Ayo was born in Washington, DC. She studied Public Policy and American Civilization at Brown University. While at Brown, ayo was the director of the Women In Prison Project. This community involvement project placed undergraduate women as theatre instructors in the Rhode Island women's correctional facility. ayo was trained as a leadership and diversity facilitator as a young adult and worked for the National Conference for Community and Justice, Rhode Island Branch where she directed youth programs as well as led workshops for adults on race relations. After working in this field for a while, ayo began her career as an artist by bringing to fruition a work she saw in a dream. The work was about an experience she had in seventh grade with a particularly racist teacher. When she had created the work she realized that art was the most effective way to reach people with regards to social issues. Her first solo show followed shortly after in 1999.

Damali ayo creates dialogue-driven conceptual art that engages contemporary social issues through the media of visual, virtual, written and performance art her work manipulates everyday objects to create a shift in a viewer's perspective on our world and their position within it.

Her most well known work to date is rent-a-negro.com. This satirical web site examined racism in the interactions between black and white people. The site employed parody and satire to engage the viewer in an artificial premise that one could rent a black person for their personal entertainment or to advance their social clout. This work, created in 2003, received over 40,0000 hits per day in its first month. Articles on the web site appeared in Salon.com, Harper's, the Washington Post, and the Chicago Tribune. This work launched ayo into a national audience.

An excerpt from the site reads:

rent-a-negro.com is a state-of-the-arts service that allows you the chance to promote your connection with a creative, articulate, friendly, attractive, and pleasing African American person. This service comes without the commitment of learning about racism, challenging your own white privilege, or being labeled "radical." In fact, rent-a-negro.com allows you to use your money and status to your advantage! In addition, your dollars go to support the development of African American culture...everyone benefits!
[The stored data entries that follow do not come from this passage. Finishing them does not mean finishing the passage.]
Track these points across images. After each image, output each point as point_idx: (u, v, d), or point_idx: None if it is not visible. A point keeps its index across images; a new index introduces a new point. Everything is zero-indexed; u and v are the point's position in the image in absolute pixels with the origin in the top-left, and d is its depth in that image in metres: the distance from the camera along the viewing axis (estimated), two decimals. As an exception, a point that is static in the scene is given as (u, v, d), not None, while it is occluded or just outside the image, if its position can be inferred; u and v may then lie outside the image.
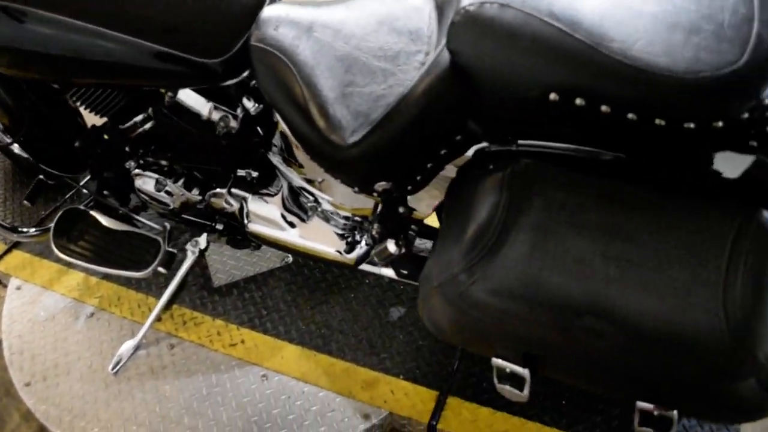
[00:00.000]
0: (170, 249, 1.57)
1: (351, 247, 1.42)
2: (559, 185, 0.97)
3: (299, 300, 1.70)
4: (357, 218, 1.41)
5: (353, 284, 1.73)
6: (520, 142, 1.03)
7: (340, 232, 1.44)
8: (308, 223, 1.44)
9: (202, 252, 1.60)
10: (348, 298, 1.70)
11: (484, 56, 0.93)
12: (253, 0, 1.27)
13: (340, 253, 1.42)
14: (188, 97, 1.32)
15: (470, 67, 0.95)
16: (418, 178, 1.13)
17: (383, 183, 1.14)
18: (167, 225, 1.61)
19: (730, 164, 0.95)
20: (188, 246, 1.60)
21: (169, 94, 1.32)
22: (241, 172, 1.47)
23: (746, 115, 0.86)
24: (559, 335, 0.93)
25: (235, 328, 1.66)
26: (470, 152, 1.10)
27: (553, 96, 0.90)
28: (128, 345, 1.60)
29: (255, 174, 1.45)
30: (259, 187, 1.46)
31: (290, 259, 1.80)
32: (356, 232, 1.42)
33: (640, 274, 0.91)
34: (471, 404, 1.48)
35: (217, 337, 1.64)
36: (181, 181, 1.52)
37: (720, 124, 0.86)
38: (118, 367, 1.59)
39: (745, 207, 0.92)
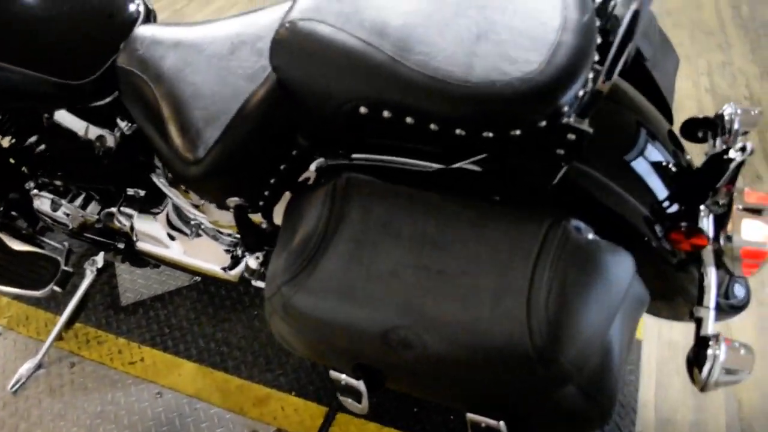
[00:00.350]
0: (67, 268, 1.58)
1: (235, 263, 1.43)
2: (377, 197, 0.98)
3: (202, 318, 1.71)
4: (238, 235, 1.42)
5: (257, 302, 1.74)
6: (354, 156, 1.05)
7: (226, 248, 1.45)
8: (194, 241, 1.46)
9: (100, 271, 1.62)
10: (251, 316, 1.71)
11: (301, 72, 0.95)
12: (123, 21, 1.30)
13: (224, 270, 1.43)
14: (63, 118, 1.35)
15: (289, 83, 0.97)
16: (266, 193, 1.15)
17: (235, 198, 1.15)
18: (66, 244, 1.63)
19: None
20: (86, 265, 1.62)
21: (46, 115, 1.35)
22: (130, 191, 1.49)
23: (544, 124, 0.86)
24: (378, 347, 0.93)
25: (136, 346, 1.67)
26: (313, 167, 1.11)
27: (363, 109, 0.91)
28: (28, 364, 1.61)
29: (143, 193, 1.47)
30: (147, 205, 1.48)
31: (199, 277, 1.81)
32: (239, 249, 1.43)
33: (450, 284, 0.91)
34: (359, 420, 1.47)
35: (118, 356, 1.65)
36: (77, 201, 1.54)
37: (518, 132, 0.87)
38: (17, 386, 1.59)
39: (553, 213, 0.93)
Another popular performance work by damali ayo is living flag where she sits on the street and panhandles for reparations. In this street performance ayo collects reparations from passing white people and pays them out on the spot to passing black people. Other notable works from ayo include:

  • flesh-tone series #1: skinned In this much talked about work, ayo visited several paint stores and asked the paint specialists to mix a custom color to match her skin tone from various parts of her body. The result was 8 different colors matching her left and right arms, thigh, back, belly, breast, face and palm. She painted simple square paintings with these colors. She also can be commissioned to paint these colors in a person's home or on a wall (either full room or again in smaller sections).
  • greetings (the race card) In her talks, ayo introduces this work by saying "I am so sick of that phrase, 'the race card' so I decided to actually make some race cards." This is a series of 10 greeting cards that address issues of race in our society.
  • race-tag An on-site performance where ayo changed the common "hello my name is..." tag to "hello, my race is...". These were filled out with "black," "white," and "other." People who came to her gallery opening (over 200 in one night) were asked to wear the tags. Many white people refused entering arguments such as "I'm not white, I'm Irish."
  • eye-con This framed collage showed black faced minstrel performer Al Jolson in his famous "Mammy" song pose, with a shadow in the shape of Mickey Mouse .
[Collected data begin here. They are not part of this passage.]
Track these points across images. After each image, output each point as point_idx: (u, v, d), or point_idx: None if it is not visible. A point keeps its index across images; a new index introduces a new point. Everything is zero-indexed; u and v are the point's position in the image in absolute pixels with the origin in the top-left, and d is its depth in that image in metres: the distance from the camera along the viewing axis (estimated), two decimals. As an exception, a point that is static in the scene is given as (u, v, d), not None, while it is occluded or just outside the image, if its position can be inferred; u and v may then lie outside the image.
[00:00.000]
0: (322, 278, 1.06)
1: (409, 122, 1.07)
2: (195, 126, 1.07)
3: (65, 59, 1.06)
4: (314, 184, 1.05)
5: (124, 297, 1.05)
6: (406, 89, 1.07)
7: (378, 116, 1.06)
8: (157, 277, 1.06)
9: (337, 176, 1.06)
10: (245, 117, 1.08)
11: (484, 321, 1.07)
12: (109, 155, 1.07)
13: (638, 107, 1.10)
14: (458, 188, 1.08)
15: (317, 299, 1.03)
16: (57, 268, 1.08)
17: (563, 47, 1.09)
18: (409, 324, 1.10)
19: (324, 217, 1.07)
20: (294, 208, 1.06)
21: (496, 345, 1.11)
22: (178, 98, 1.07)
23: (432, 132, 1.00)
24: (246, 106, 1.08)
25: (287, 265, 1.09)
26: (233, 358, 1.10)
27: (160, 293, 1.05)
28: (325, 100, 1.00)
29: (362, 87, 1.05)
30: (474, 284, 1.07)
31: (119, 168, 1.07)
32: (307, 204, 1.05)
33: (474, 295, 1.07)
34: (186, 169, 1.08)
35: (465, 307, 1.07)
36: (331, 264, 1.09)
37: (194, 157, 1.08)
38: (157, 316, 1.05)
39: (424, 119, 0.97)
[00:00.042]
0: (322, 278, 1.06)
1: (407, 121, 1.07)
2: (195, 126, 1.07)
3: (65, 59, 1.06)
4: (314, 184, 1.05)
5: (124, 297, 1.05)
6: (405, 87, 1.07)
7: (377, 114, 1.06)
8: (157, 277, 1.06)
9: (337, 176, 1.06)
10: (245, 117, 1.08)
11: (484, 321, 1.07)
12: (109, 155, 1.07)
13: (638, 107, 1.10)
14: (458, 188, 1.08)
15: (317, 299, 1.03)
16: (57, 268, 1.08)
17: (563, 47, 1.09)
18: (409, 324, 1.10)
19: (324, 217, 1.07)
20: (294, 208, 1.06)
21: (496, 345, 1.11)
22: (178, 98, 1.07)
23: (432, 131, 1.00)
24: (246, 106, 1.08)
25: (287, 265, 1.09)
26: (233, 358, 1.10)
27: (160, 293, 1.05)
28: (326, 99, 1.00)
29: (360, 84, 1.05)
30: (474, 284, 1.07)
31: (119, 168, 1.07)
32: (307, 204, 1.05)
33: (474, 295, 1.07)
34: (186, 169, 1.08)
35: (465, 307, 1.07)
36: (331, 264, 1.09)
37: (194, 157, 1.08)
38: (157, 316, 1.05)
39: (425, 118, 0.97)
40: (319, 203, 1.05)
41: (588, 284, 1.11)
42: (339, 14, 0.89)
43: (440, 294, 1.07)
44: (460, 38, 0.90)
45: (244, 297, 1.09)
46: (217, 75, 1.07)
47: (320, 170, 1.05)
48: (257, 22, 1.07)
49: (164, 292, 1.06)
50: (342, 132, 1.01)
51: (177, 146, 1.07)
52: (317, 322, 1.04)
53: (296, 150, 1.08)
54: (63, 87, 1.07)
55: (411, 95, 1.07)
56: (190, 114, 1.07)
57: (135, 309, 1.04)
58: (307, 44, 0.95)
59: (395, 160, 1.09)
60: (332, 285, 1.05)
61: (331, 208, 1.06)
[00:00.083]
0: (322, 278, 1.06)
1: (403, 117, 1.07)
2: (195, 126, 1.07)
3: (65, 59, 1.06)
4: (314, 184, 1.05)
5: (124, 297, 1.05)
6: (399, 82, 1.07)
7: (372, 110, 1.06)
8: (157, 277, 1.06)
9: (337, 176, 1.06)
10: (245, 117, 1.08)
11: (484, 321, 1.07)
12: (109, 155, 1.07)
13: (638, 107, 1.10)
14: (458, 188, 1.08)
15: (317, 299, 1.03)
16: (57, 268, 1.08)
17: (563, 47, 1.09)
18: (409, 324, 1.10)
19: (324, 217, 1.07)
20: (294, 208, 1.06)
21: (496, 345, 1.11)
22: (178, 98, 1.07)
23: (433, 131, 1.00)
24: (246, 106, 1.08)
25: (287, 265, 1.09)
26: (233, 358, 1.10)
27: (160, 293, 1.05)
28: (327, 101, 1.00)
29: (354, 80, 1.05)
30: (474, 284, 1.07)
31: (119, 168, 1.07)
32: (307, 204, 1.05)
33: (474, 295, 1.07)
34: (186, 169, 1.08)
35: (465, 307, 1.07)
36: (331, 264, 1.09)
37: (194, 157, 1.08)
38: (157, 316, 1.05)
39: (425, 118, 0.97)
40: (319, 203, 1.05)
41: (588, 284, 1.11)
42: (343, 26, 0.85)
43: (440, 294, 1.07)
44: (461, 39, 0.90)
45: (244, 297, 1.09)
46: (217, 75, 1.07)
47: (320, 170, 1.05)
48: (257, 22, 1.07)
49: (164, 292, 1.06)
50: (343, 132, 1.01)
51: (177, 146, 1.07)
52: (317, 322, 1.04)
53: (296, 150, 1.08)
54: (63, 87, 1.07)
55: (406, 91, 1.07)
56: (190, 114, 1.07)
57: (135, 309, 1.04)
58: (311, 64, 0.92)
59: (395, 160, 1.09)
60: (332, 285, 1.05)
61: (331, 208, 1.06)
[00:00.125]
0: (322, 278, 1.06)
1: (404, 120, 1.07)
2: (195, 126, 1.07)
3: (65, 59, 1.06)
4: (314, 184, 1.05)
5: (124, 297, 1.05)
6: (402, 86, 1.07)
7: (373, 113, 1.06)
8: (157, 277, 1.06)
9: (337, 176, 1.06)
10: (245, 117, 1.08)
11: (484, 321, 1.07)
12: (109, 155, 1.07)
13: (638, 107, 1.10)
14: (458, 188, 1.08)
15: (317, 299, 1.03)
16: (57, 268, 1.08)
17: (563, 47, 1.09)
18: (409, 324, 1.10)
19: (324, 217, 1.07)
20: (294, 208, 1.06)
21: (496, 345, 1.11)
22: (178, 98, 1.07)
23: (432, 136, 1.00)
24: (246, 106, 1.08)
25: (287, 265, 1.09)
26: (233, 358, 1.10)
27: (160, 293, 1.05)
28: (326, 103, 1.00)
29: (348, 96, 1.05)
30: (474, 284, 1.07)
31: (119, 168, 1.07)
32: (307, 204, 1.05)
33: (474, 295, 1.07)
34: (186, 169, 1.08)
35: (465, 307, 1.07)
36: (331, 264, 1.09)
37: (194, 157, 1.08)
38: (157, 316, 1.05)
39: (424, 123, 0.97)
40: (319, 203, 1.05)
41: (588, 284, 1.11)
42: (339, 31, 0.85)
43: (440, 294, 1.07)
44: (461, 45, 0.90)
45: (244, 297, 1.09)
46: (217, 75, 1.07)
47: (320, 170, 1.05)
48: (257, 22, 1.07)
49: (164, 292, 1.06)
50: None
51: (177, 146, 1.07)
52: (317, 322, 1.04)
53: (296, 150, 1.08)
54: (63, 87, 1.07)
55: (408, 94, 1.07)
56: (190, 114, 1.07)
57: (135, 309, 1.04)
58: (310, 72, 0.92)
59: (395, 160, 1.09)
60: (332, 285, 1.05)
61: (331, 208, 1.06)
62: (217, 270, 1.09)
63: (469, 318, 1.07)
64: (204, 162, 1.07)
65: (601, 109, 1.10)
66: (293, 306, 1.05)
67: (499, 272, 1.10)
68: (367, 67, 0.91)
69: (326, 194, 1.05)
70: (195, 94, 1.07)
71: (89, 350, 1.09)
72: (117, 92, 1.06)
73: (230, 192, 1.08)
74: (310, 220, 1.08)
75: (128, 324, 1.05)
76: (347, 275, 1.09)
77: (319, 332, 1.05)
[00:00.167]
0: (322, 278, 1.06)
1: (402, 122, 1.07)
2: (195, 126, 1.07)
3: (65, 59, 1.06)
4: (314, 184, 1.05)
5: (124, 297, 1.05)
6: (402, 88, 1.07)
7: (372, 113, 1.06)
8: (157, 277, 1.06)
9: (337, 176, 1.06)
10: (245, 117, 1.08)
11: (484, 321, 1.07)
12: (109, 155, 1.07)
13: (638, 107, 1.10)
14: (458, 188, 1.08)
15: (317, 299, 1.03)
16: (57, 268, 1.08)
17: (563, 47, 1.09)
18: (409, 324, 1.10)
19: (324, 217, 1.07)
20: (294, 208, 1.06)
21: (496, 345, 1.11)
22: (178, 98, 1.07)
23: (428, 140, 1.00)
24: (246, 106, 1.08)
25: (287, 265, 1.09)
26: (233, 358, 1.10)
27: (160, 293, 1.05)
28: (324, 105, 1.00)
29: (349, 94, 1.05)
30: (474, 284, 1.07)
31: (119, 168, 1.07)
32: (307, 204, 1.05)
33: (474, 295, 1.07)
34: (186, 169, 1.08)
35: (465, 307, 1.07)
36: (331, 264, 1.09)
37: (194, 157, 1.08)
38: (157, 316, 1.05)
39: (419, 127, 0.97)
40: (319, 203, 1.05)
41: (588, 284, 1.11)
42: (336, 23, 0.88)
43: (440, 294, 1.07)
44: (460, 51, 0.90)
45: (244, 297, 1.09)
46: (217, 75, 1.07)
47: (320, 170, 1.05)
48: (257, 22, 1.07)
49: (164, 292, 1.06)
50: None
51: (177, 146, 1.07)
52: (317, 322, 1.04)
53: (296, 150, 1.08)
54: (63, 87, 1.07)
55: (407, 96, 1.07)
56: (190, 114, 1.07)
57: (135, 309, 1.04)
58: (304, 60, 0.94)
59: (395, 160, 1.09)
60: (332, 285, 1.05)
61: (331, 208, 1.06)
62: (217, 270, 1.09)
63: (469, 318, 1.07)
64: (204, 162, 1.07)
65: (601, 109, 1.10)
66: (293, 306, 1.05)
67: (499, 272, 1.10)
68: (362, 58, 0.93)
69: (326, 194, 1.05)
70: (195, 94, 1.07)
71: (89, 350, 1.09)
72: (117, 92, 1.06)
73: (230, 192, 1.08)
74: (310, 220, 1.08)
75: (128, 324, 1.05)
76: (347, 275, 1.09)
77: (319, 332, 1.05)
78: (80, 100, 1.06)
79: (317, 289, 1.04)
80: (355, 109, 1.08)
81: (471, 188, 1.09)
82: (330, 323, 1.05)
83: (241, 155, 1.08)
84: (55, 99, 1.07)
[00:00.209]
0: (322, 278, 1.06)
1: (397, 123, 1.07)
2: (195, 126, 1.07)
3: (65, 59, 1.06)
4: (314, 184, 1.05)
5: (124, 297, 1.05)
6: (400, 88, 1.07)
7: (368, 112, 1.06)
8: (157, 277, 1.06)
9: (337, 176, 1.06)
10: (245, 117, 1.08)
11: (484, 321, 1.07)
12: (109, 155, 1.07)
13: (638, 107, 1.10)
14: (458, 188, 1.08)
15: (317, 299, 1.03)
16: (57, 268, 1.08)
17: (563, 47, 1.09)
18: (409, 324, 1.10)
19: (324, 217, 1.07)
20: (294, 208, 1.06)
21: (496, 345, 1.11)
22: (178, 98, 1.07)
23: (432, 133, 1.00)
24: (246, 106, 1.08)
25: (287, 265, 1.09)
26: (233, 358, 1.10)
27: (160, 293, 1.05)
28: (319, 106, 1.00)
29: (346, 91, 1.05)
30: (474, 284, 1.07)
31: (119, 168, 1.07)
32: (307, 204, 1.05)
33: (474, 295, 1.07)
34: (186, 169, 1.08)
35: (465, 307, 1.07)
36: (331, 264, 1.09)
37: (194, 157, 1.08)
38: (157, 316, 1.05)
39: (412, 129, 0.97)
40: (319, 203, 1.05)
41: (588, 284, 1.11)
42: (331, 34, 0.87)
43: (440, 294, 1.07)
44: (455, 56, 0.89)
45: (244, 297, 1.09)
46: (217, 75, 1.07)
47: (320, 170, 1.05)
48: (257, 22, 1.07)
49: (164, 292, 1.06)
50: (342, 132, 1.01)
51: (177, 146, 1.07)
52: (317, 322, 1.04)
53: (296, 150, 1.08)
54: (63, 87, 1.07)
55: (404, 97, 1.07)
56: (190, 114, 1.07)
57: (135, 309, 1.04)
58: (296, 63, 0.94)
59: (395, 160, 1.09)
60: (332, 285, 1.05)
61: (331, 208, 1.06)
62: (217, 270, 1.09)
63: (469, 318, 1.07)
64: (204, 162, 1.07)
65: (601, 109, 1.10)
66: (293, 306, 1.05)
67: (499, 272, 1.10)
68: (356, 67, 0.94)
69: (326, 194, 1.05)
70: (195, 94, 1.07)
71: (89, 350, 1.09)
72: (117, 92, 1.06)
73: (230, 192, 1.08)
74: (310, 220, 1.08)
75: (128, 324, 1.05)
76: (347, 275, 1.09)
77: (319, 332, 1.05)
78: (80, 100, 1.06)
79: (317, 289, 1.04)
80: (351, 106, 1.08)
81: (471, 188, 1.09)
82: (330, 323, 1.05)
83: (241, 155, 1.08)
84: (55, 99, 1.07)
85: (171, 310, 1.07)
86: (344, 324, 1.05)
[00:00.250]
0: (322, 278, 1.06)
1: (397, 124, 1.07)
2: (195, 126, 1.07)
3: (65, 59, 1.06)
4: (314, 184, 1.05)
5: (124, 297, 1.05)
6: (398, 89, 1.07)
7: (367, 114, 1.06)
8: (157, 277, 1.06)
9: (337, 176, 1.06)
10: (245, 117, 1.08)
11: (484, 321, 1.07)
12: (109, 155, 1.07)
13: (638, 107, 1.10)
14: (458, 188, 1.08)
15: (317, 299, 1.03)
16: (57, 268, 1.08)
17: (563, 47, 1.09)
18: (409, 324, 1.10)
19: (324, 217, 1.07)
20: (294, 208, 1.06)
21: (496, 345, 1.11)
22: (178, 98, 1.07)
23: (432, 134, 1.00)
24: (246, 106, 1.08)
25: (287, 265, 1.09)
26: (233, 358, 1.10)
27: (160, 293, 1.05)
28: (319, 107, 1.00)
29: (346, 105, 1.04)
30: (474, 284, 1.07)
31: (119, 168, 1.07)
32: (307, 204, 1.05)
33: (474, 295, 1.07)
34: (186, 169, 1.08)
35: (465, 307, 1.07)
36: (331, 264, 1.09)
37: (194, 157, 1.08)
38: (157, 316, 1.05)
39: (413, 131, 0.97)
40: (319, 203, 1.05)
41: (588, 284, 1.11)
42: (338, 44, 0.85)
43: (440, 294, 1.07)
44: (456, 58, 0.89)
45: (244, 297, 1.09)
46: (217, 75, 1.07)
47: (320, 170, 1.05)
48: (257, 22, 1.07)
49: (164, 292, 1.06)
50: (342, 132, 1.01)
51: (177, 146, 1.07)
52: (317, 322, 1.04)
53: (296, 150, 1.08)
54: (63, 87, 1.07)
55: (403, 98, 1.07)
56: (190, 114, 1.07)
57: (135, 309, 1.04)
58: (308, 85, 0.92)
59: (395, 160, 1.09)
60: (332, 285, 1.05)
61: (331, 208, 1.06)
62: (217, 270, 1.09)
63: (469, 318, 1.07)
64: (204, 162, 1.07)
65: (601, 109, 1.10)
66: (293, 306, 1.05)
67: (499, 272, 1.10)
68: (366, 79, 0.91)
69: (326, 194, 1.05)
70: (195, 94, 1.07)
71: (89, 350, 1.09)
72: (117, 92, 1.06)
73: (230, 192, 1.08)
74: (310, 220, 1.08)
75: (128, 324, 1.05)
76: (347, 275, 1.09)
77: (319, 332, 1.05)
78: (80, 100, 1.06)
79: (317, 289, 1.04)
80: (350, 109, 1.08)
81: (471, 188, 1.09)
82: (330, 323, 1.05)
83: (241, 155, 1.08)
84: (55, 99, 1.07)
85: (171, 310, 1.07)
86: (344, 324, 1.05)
Ayo has also worked with golliwogs and other racist items in her work.

In 2005 ayo released the book How to Rent a Negro a satirical examination of race relations based on her web site.

Ayo's controversial style and the social philosophy she espouses may be falling by the wayside, however, as race theory which emphasizes pan-societal improvement and responsibility, as opposed to solely white culpability for all racial problems, becomes more mainstream.